--- Page text Enclosed Below ---

Human organoid platforms are currently limited to nonimmune cell types found in the lung and can only be vascularized through transplantation into mice. In the murine system, the bronchoalveolar lung organoid (BALO) model allowed the direct addition of alveolar macrophages into the lung organoids. Notably, scRNA-Seq analysis of these organoids revealed a significant upregulation of genes involved in epithelial cell differentiation when supplemented with macrophages (26). Therefore, the generation of an immune-competent human organoid model, for example by direct cell microinjection, could allow study of the interactions between immune cells and various other cellular components ex vivo.

Additionally, recent protocols generating iPSC-derived endothelial cells might allow the generation of vascularized iPSC-derived lung organoids that could more fully reiterate lung complexity (95, 96). A challenge in incorporating other tissues such as endothelial, immune, and mesenchymal cells is to optimize culture conditions to also support nonepithelial tissues. One approach could be to coax iPSCs to codevelop both endoderm-derived epithelial cells and other tissues from the mesoderm. Such approaches have been successfully used in liver and intestinal organoids (89, 97–103). Further, Workman and colleagues also generated neural crest–derived neurons that were integrated into intestinal organoids (104). Such models could expand the utility of lung organoids to model interactions with neuronal cells. For integrating multiple tissues into organoids, one must also consider the cellular sources for each of these tissue components. Studies have shown that fibroblasts from one area may alter the properties of epithelial cells in another region in coculture experiments (105). Therefore, it is important to use age-matched and region-specific resident counterparts as opposed to cell lines (e.g., MRC5, 3T3 cells). For instance, recent studies have used iPSCs derived from a mouse line that harbors a fluorescent reporter driven by a lung mesenchyme–specific enhancer in the Tbx4 gene (106, 107). Using these cells, the authors generated and purified mouse lung mesenchymal cells from iPSCs and used them for coculture with epithelial cells (108). By modulating growth conditions, the authors were able to produce mesenchymal cells that could induce proximal or distal lung fates as well as maturation of epithelial cells in cocultures (108). Interestingly, the presence of mesenchymal cells expressing Tbx4 has been detected in LBOs, which could be a valuable approach to study epithelial-mesenchymal cell crosstalk during homeostasis and disease (63). These studies provide a proof of concept that organoids with different cell combinations can be developed and they can potentially be used for complex disease modeling.

--- End of Enclosed Page text ---

*Exercise tasks*.
[1] In the lung organoid text, what did scRNA-Seq analysis show when the bronchoalveolar lung organoids were supplemented with macrophages?
[2] Extend the text on lung organoids with a further paragraph that follows on from its last sentence.

--- Information provided Enclosed Below ---

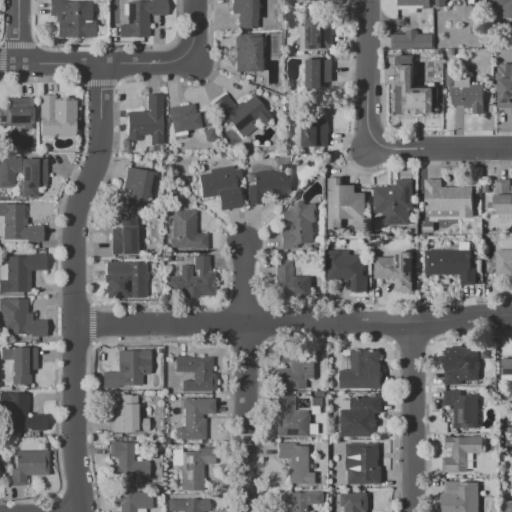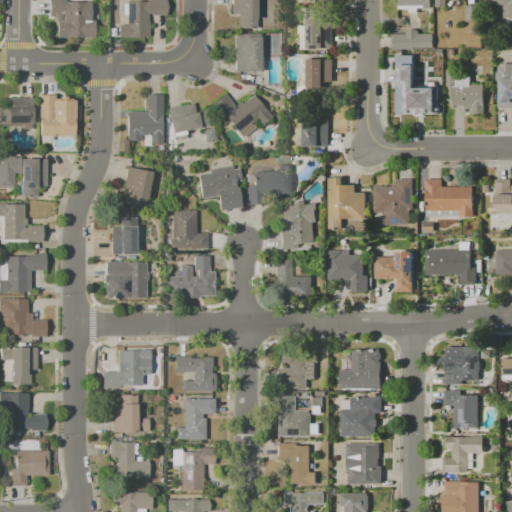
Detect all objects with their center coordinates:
building: (309, 0)
building: (320, 0)
building: (439, 3)
building: (441, 3)
building: (412, 4)
building: (413, 5)
building: (503, 6)
building: (504, 6)
building: (244, 12)
building: (470, 12)
building: (472, 12)
building: (246, 14)
building: (142, 16)
building: (140, 17)
building: (71, 18)
building: (71, 18)
road: (194, 31)
road: (18, 32)
building: (315, 34)
building: (315, 34)
building: (410, 39)
building: (411, 40)
park: (271, 43)
building: (246, 52)
building: (248, 54)
road: (50, 63)
road: (148, 63)
road: (368, 74)
building: (315, 76)
building: (505, 85)
building: (411, 90)
building: (465, 91)
building: (465, 92)
building: (415, 93)
building: (16, 110)
building: (17, 110)
building: (241, 113)
building: (242, 113)
building: (55, 115)
building: (54, 118)
building: (185, 118)
building: (186, 120)
building: (145, 122)
building: (146, 122)
building: (314, 132)
building: (315, 132)
building: (208, 134)
road: (440, 147)
building: (22, 174)
building: (32, 176)
building: (268, 183)
building: (268, 184)
building: (220, 185)
building: (221, 185)
building: (135, 186)
building: (136, 186)
road: (87, 192)
building: (502, 196)
building: (449, 198)
building: (447, 199)
building: (502, 200)
building: (395, 201)
building: (343, 202)
building: (393, 202)
building: (344, 203)
building: (18, 224)
building: (298, 224)
building: (16, 225)
building: (297, 226)
building: (184, 230)
building: (186, 230)
building: (122, 237)
building: (123, 237)
building: (504, 261)
building: (450, 263)
building: (452, 263)
building: (346, 268)
building: (348, 269)
building: (395, 269)
building: (396, 270)
building: (18, 271)
building: (19, 271)
building: (123, 279)
building: (124, 280)
building: (191, 280)
building: (193, 280)
building: (289, 281)
building: (290, 281)
building: (18, 318)
building: (19, 319)
road: (293, 324)
building: (19, 362)
building: (17, 364)
building: (460, 364)
building: (462, 364)
building: (508, 366)
building: (126, 368)
building: (296, 368)
building: (126, 369)
building: (361, 370)
building: (363, 370)
building: (293, 371)
building: (195, 372)
building: (196, 373)
road: (246, 376)
building: (462, 408)
building: (464, 408)
building: (19, 412)
building: (20, 412)
building: (127, 415)
building: (359, 415)
building: (360, 415)
building: (126, 416)
road: (70, 417)
road: (412, 417)
building: (193, 418)
building: (194, 418)
building: (290, 418)
building: (290, 418)
building: (460, 452)
building: (462, 452)
building: (125, 461)
building: (127, 461)
building: (296, 462)
building: (297, 463)
building: (362, 463)
building: (363, 463)
building: (26, 464)
building: (26, 465)
building: (191, 466)
building: (192, 466)
building: (464, 495)
building: (459, 496)
building: (510, 499)
building: (300, 500)
building: (302, 500)
building: (131, 501)
building: (134, 501)
building: (353, 501)
building: (355, 502)
building: (186, 505)
building: (187, 505)
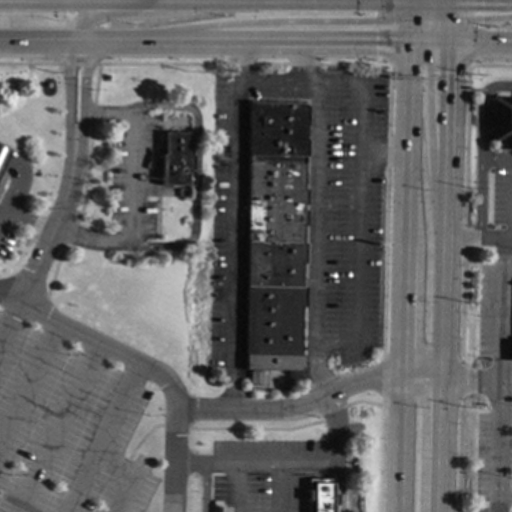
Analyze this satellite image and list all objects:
road: (450, 0)
road: (401, 1)
traffic signals: (481, 2)
road: (408, 25)
road: (381, 32)
road: (474, 33)
road: (256, 49)
traffic signals: (374, 50)
road: (195, 65)
road: (469, 68)
road: (427, 71)
road: (271, 78)
traffic signals: (449, 79)
road: (67, 88)
road: (80, 115)
building: (500, 122)
building: (500, 123)
road: (479, 148)
road: (382, 150)
building: (0, 154)
building: (173, 158)
road: (0, 159)
building: (174, 159)
building: (0, 161)
road: (15, 178)
road: (194, 182)
road: (135, 183)
road: (358, 201)
road: (5, 212)
parking lot: (305, 216)
road: (313, 221)
road: (26, 222)
road: (236, 227)
building: (273, 228)
road: (478, 235)
building: (272, 236)
road: (445, 256)
road: (402, 280)
road: (502, 307)
road: (8, 317)
building: (270, 368)
road: (471, 378)
road: (505, 379)
road: (29, 380)
road: (312, 401)
road: (125, 416)
road: (504, 416)
road: (58, 426)
parking lot: (69, 428)
road: (105, 436)
road: (496, 445)
parking lot: (495, 455)
road: (504, 458)
road: (287, 466)
road: (133, 476)
building: (319, 495)
building: (319, 495)
road: (503, 498)
road: (237, 505)
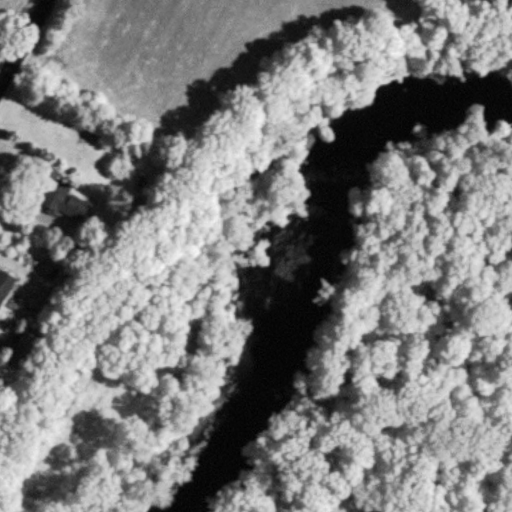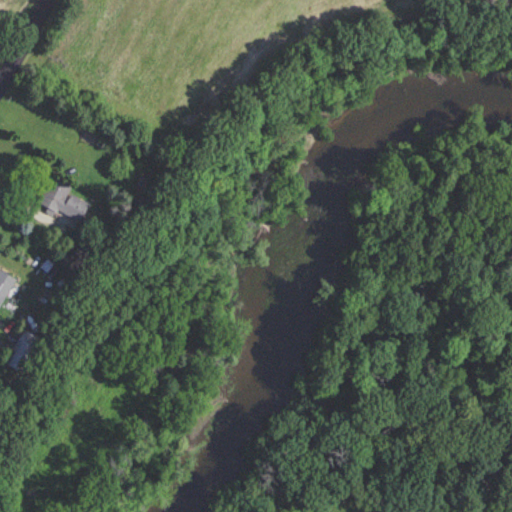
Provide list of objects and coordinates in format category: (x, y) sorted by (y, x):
road: (25, 44)
building: (60, 201)
river: (290, 247)
building: (3, 285)
park: (398, 345)
building: (11, 357)
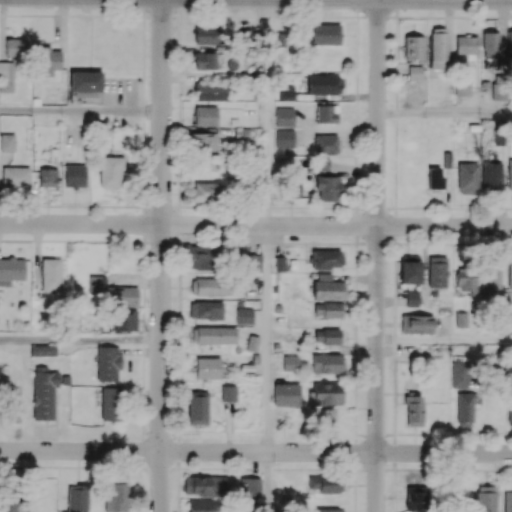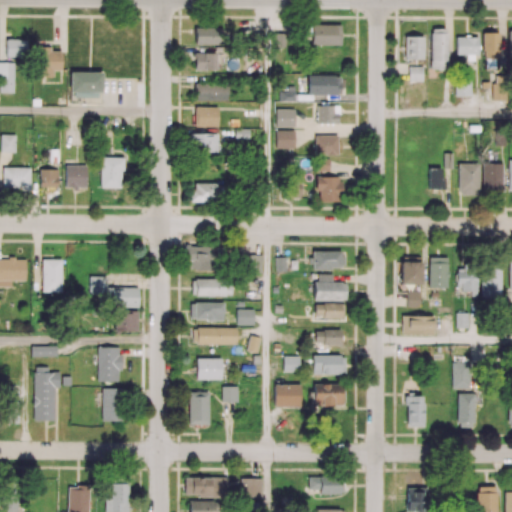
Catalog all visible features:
road: (81, 110)
road: (444, 112)
road: (268, 113)
road: (255, 225)
road: (161, 255)
road: (376, 256)
road: (80, 338)
road: (267, 339)
road: (444, 340)
road: (255, 452)
road: (265, 482)
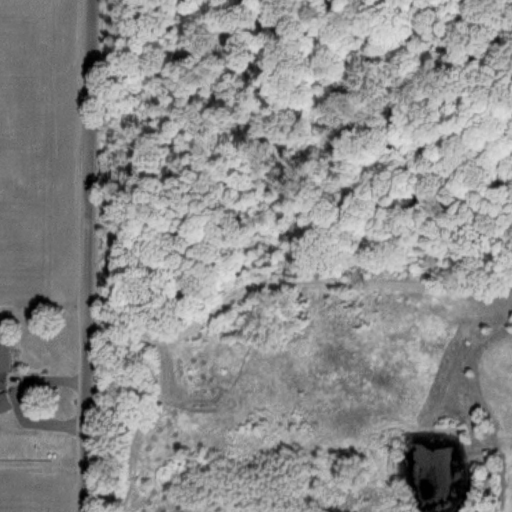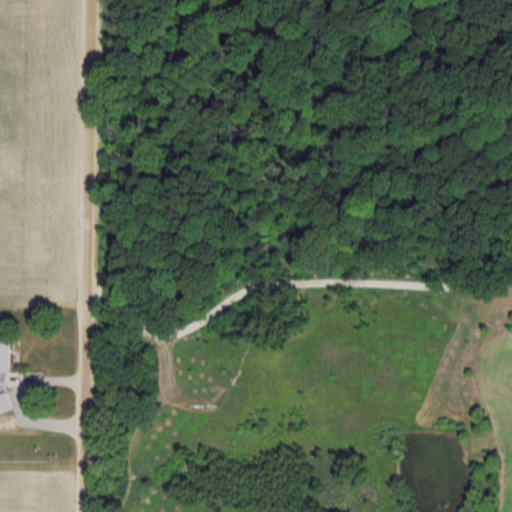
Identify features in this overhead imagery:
road: (96, 256)
road: (289, 282)
building: (7, 361)
road: (16, 400)
building: (7, 403)
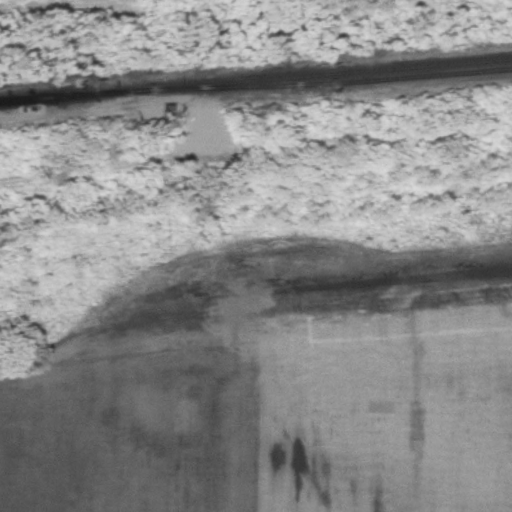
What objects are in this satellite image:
railway: (299, 76)
railway: (299, 84)
railway: (43, 97)
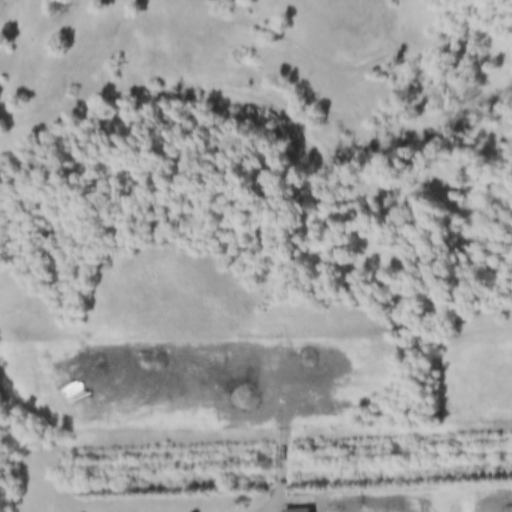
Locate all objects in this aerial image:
building: (303, 509)
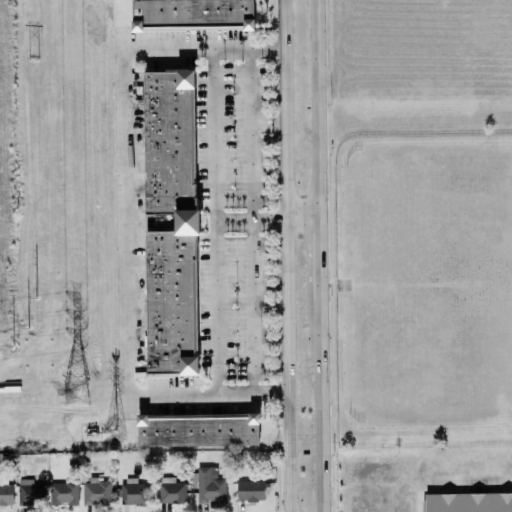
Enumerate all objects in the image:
building: (192, 14)
power tower: (31, 57)
road: (209, 97)
road: (317, 110)
road: (417, 129)
road: (123, 179)
road: (249, 220)
road: (302, 220)
road: (286, 255)
road: (330, 255)
road: (319, 259)
road: (340, 284)
road: (214, 316)
power tower: (35, 352)
power tower: (76, 390)
road: (252, 394)
road: (321, 405)
road: (92, 418)
power tower: (116, 428)
building: (198, 430)
building: (210, 486)
building: (171, 490)
building: (250, 490)
building: (6, 492)
building: (97, 492)
building: (133, 492)
building: (31, 493)
building: (64, 493)
building: (468, 502)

--- End of Enclosed Information provided ---

*Written responses*.
[1] It showed a significant upregulation of genes involved in epithelial cell differentiation.

[2]
Much of our current understanding about lung repair after injury primarily comes from mouse models (109). Technical advances and the availability of genetically modified mouse models have facilitated the analysis of different region-specific stem and progenitor cells in lung repair after injury (13, 30). Despite these advantages, mouse lungs do not fully recapitulate the complexity and the cellular diversity of human lungs. In this context, organoid models have been valuable in understanding human-specific cell-cell interactions and cell fate choices during regeneration. The scalability of organoids has also enabled identification of pathways that can sustain and enhance self-renewal potential of human airway basal cells and AEC2s (30, 44, 47). Tadokoro et al. performed a chemical screen and found that inhibition of both TGF-β and BMP enhanced basal cell self-renewal in organoid cultures, whereas activation of IL-6 promoted basal cell differentiation toward ciliated cells at the expense of club cells (30, 37). Similarly, other studies also performed growth factor and cytokine screens on murine AEC2s and found that treatment with IL-1β and TNF-α enhanced both AEC2 replication and colony-forming efficiency. Interestingly, these findings directly mirrored the results from in vivo studies (110, 111). Recent studies have also used scRNA-Seq of AEC2 organoids to uncover a transitional state during AEC2 to AEC1 differentiation (70). These intermediate states have been implicated in pulmonary fibrosis, since transitional AEC accumulation has been associated with disease pathogenesis (112). Moreover, another study revealed that stimulation of AEC2s with IL-1α could trigger the induction of alveolar transitional states via the HIF-1α/glucose pathway (113).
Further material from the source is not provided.